▶ _Brief_
Present everything from the line containing "right ankle: (541, 470, 20)" down to the end of the records as a numbered list, with blank lines left out.

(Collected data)
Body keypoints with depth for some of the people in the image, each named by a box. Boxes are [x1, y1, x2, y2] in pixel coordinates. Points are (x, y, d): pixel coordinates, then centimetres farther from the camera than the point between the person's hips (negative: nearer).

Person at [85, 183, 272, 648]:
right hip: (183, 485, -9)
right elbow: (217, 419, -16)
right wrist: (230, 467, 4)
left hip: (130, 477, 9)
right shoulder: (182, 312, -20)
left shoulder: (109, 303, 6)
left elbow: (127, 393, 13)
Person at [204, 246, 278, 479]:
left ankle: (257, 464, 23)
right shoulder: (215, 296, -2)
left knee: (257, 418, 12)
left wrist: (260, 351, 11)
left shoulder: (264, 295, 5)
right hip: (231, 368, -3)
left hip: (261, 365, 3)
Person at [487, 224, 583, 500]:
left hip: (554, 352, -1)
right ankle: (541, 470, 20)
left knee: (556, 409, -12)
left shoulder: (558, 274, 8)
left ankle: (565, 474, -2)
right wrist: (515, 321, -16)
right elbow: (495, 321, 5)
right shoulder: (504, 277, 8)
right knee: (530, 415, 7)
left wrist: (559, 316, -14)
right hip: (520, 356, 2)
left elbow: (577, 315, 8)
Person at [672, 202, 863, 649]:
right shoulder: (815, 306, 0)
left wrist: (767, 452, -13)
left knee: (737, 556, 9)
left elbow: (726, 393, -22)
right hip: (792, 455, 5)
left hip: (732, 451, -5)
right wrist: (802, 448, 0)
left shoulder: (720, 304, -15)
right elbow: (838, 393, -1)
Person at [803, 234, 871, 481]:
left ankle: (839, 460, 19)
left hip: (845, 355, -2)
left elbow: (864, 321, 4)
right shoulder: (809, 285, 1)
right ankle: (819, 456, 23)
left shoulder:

▶ _Solution to this exercise_
1. right ankle: (541, 470, 20)
2. left knee: (556, 409, -12)
3. left shoulder: (558, 274, 8)
4. left ankle: (565, 474, -2)
5. right wrist: (515, 321, -16)
6. right elbow: (495, 321, 5)
7. right shoulder: (504, 277, 8)
8. right knee: (530, 415, 7)
9. left wrist: (559, 316, -14)
10. right hip: (520, 356, 2)
11. left elbow: (577, 315, 8)
12. Person at [672, 202, 863, 649]:
13. right shoulder: (815, 306, 0)
14. left wrist: (767, 452, -13)
15. left knee: (737, 556, 9)
16. left elbow: (726, 393, -22)
17. right hip: (792, 455, 5)
18. left hip: (732, 451, -5)
19. right wrist: (802, 448, 0)
20. left shoulder: (720, 304, -15)
21. right elbow: (838, 393, -1)
22. Person at [803, 234, 871, 481]:
23. left ankle: (839, 460, 19)
24. left hip: (845, 355, -2)
25. left elbow: (864, 321, 4)
26. right shoulder: (809, 285, 1)
27. right ankle: (819, 456, 23)
28. left shoulder:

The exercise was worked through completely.